Work order —
From the line containing "önteniük, hogy azt ténylegesen ki végzi el." through the last line of the data, return those lines exactly as written and nothing more.

Source records —

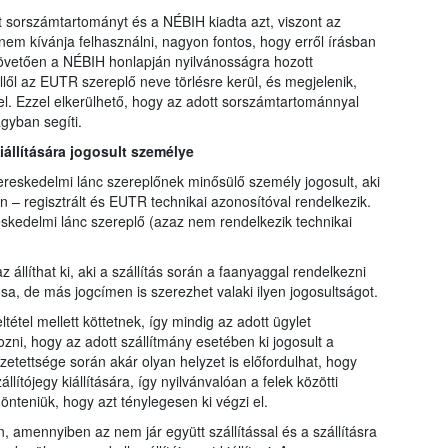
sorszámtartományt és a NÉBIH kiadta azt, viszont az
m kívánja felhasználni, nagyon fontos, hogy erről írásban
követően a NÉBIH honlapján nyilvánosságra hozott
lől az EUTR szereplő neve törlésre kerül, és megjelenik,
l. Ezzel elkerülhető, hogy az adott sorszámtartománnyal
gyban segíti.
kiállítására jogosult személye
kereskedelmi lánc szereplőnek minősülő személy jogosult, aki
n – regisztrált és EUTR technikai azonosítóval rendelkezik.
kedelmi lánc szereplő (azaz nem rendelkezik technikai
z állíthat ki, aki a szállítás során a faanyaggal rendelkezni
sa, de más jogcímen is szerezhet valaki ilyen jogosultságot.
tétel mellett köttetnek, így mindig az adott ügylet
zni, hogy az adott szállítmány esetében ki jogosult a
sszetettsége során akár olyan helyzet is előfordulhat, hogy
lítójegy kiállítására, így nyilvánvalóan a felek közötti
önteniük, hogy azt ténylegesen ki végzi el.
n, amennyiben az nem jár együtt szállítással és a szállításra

Solution to the exercise —
önteniük, hogy azt ténylegesen ki végzi el.
n, amennyiben az nem jár együtt szállítással és a szállításra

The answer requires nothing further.